I learned that BFS has time complexity of O(E+V) on a graph. I found this SO question that mentioned that on a grid it would be O(row*col). I tried to code it using a BFS code that I found, but I think it's slower than that (since I'm checking the same cell multiple times).
I have the following code to run BFS on a maze grid:
import numpy as np
import queue
import time
import sys
sys.setrecursionlimit(2000)
def BFS(queue=None):
current_index = queue.get()
current_x,current_y = current_index[0],current_index[1]
element = matrix[current_y,current_x]
matrix[current_y,current_x] = 2
print(matrix)
print('')
if element == 1: return current_x,current_y
for n in range(current_x-1,current_x+2):
for m in range(current_y-1,current_y+2):
if not (n==current_x and m==current_y) \
and n>-1 and m>-1 \
and n<matrix.shape[0] and m<matrix.shape[1] \
and (n,m) not in queue.queue :
queue.put((n,m))
return BFS(queue)
# 0. Crate Matrix size n
n = 5
matrix = np.zeros((n,n))
# 1. Put 1 at the end goal
x = matrix.shape[0]-1
y = matrix.shape[0]-1
matrix[y,x] = 1
# 2. We are going to start at zero zero
start_x,start_y = 0, 0
# 4. Queue for BFS
start_queue = queue.Queue()
start_queue.put((start_x,start_y))
BFSstart = time.time()
BFS_results = BFS(start_queue)
BFSend = time.time()
# Print out the statements
print('======== Given Matrix ========')
print(matrix)
print('======== Given Starting Coord ========')

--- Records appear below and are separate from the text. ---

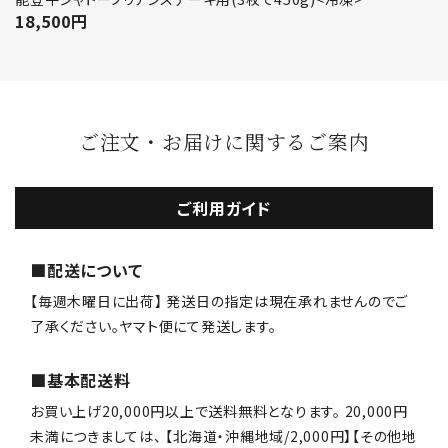
18,500
円
ご注文・お届けに関するご案内
ご利用ガイド
■配送について
【毎週木曜日に出荷】 発送日の指定は現在承れませんのでご
了承ください。ヤマト便にて発送します。
■基本配送料
お買い上げ20,000円以上で送料無料となります。 20,000円
未満につきましては、 【北海道・沖縄地域/2,000円】【その他地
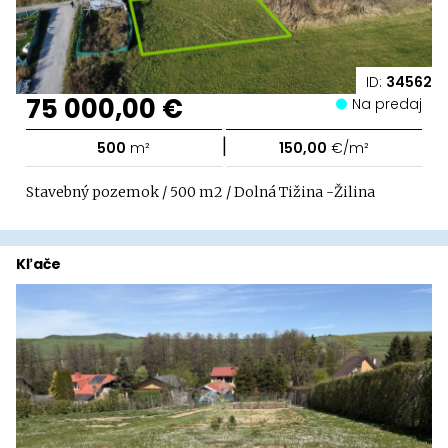
ID:
34562
75 000,00 €
Na predaj
|
500
m²
150,00
€/m²
Stavebný pozemok / 500 m2 / Dolná Tižina -Žilina
Kľače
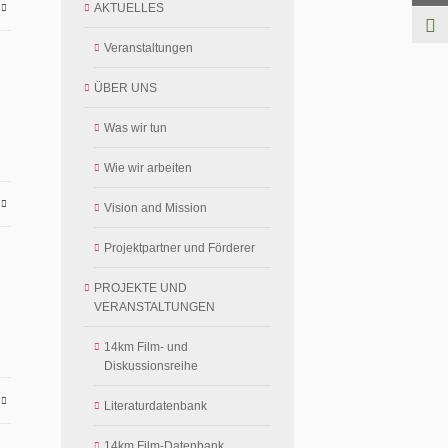
AKTUELLES
E
Veranstaltungen
ÜBER UNS
Was wir tun
Wie wir arbeiten
E
Vision and Mission
Projektpartner und Förderer
PROJEKTE UND
VERANSTALTUNGEN
14km Film- und
Diskussionsreihe
E
Literaturdatenbank
14km Film-Datenbank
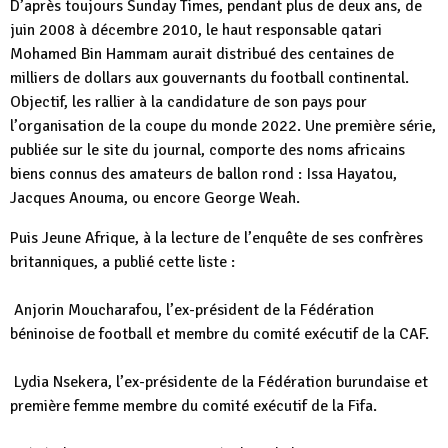
D’après toujours Sunday Times, pendant plus de deux ans, de
juin 2008 à décembre 2010, le haut responsable qatari
Mohamed Bin Hammam aurait distribué des centaines de
milliers de dollars aux gouvernants du football continental.
Objectif, les rallier à la candidature de son pays pour
l’organisation de la coupe du monde 2022. Une première série,
publiée sur le site du journal, comporte des noms africains
biens connus des amateurs de ballon rond : Issa Hayatou,
Jacques Anouma, ou encore George Weah.
Puis Jeune Afrique, à la lecture de l’enquête de ses confrères
britanniques, a publié cette liste :
Anjorin Moucharafou, l’ex-président de la Fédération
béninoise de football et membre du comité exécutif de la CAF.
Lydia Nsekera, l’ex-présidente de la Fédération burundaise et
première femme membre du comité exécutif de la Fifa.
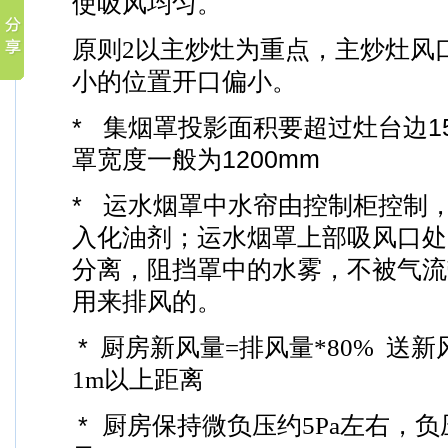
使吸风均匀。
原则
2
以主炒灶为重点，主炒灶风
小的位置开口偏小。
* 集烟罩投影面积要超过灶台边15
罩宽度一般为1200mm
* 运水烟罩中水帘由控制柜控制
入化油剂；运水烟罩上部吸风口处
分离，阻挡罩中的水雾，不被气流
用来排风的。
*
厨房新风量
=
排风量
*80%
送新
1m
以上距离
* 厨房保持微负压约
5Pa
左右，负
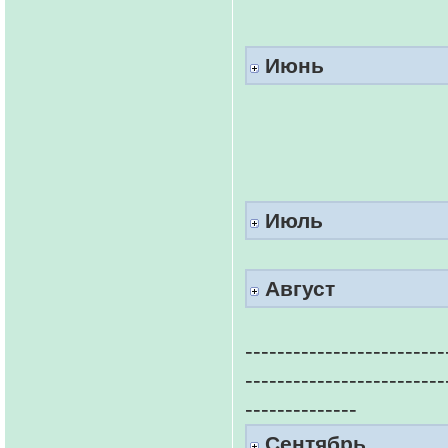
Июнь
Июль
Август
-------------------------
-------------------------
--------------
Сентябрь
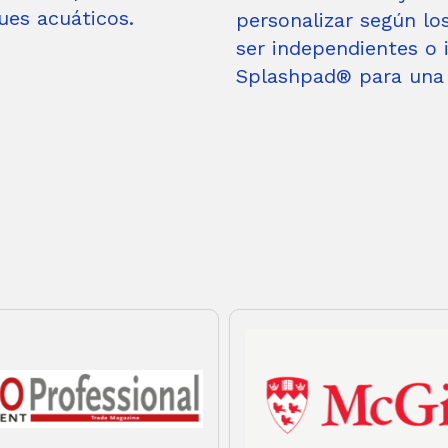
ues acuáticos.
personalizar según los
ser independientes o 
Splashpad® para una d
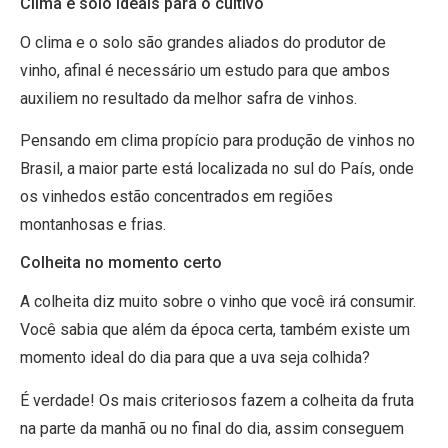
Clima e solo ideais para o cultivo
O clima e o solo são grandes aliados do produtor de
vinho, afinal é necessário um estudo para que ambos
auxiliem no resultado da melhor safra de vinhos.
Pensando em clima propício para produção de vinhos no
Brasil, a maior parte está localizada no sul do País, onde
os vinhedos estão concentrados em regiões
montanhosas e frias.
Colheita no momento certo
A colheita diz muito sobre o vinho que você irá consumir.
Você sabia que além da época certa, também existe um
momento ideal do dia para que a uva seja colhida?
É verdade! Os mais criteriosos fazem a colheita da fruta
na parte da manhã ou no final do dia, assim conseguem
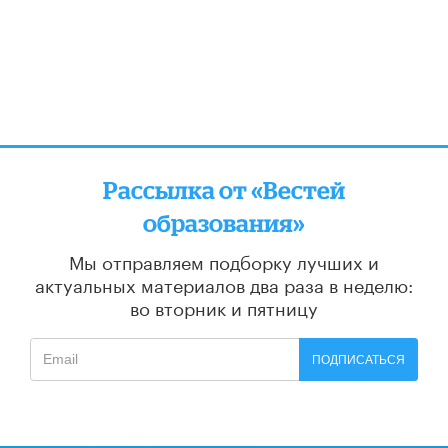
Рассылка от «Вестей
образования»
Мы отправляем подборку лучших и
актуальных материалов
два раза в неделю:
во вторник и пятницу
ПОДПИСАТЬСЯ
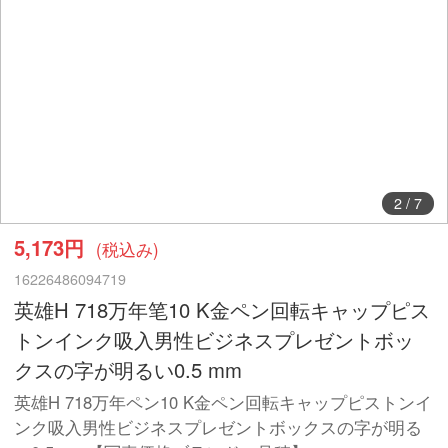
2
/
7
5,173円
(税込み)
16226486094719
英雄H 718万年笔10 K金ペン回転キャップピス
トンインク吸入男性ビジネスプレゼントボッ
クスの字が明るい0.5 mm
英雄H 718万年ペン10 K金ペン回転キャップピストンイ
ンク吸入男性ビジネスプレゼントボックスの字が明る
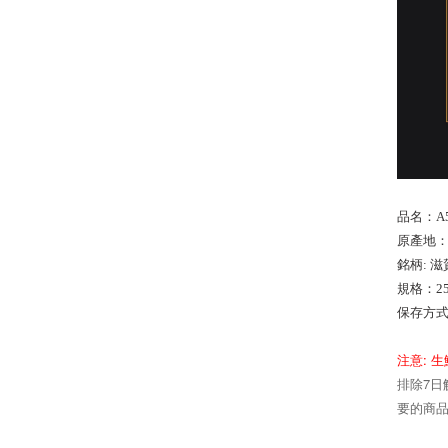
品名
：A
原產地
銘柄: 
規格：25
保存方式
:
注意
生
7
排除
日
要的商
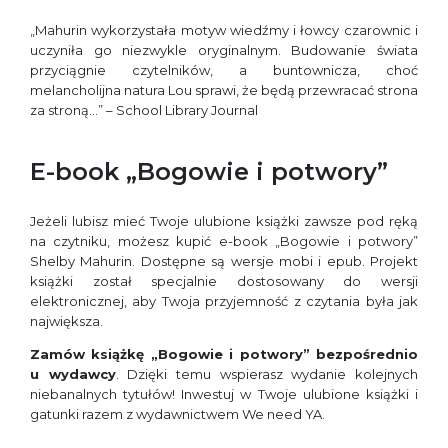
„Mahurin wykorzystała motyw wiedźmy i łowcy czarownic i
uczyniła go niezwykle oryginalnym. Budowanie świata
przyciągnie czytelników, a buntownicza, choć
melancholijna natura Lou sprawi, że będą przewracać strona
za stroną…” – School Library Journal
E-book „Bogowie i potwory”
Jeżeli lubisz mieć Twoje ulubione książki zawsze pod ręką
na czytniku, możesz kupić e-book „Bogowie i potwory”
Shelby Mahurin. Dostępne są wersje mobi i epub. Projekt
książki został specjalnie dostosowany do wersji
elektronicznej, aby Twoja przyjemność z czytania była jak
największa.
Zamów książkę „Bogowie i potwory” bezpośrednio
u wydawcy
. Dzięki temu wspierasz wydanie kolejnych
niebanalnych tytułów! Inwestuj w Twoje ulubione książki i
gatunki razem z wydawnictwem We need YA.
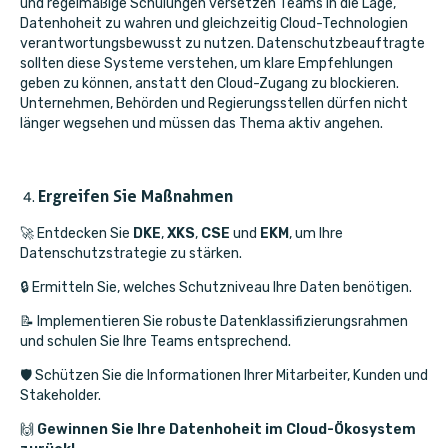
und regelmäßige Schulungen versetzen Teams in die Lage,
Datenhoheit zu wahren und gleichzeitig Cloud-Technologien
verantwortungsbewusst zu nutzen. Datenschutzbeauftragte
sollten diese Systeme verstehen, um klare Empfehlungen
geben zu können, anstatt den Cloud-Zugang zu blockieren.
Unternehmen, Behörden und Regierungsstellen dürfen nicht
länger wegsehen und müssen das Thema aktiv angehen.
Ergreifen Sie Maßnahmen
🚀 Entdecken Sie
DKE
,
XKS
,
CSE
und
EKM
, um Ihre
Datenschutzstrategie zu stärken.
🔒 Ermitteln Sie, welches Schutzniveau Ihre Daten benötigen.
📝 Implementieren Sie robuste Datenklassifizierungsrahmen
und schulen Sie Ihre Teams entsprechend.
🛡️ Schützen Sie die Informationen Ihrer Mitarbeiter, Kunden und
Stakeholder.
🙌
Gewinnen Sie Ihre Datenhoheit im Cloud-Ökosystem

print("Starting X: ",start_x," Starting Y: ",start_y)
print('======== Given Answers ========')
print("Solution by BFS: ",BFS_results, " Execution Time : ", BFSend-BFSstart)
Is there a way to modify this code, or have a different code to run BFS on a grid in such way that the time complexity will be linear?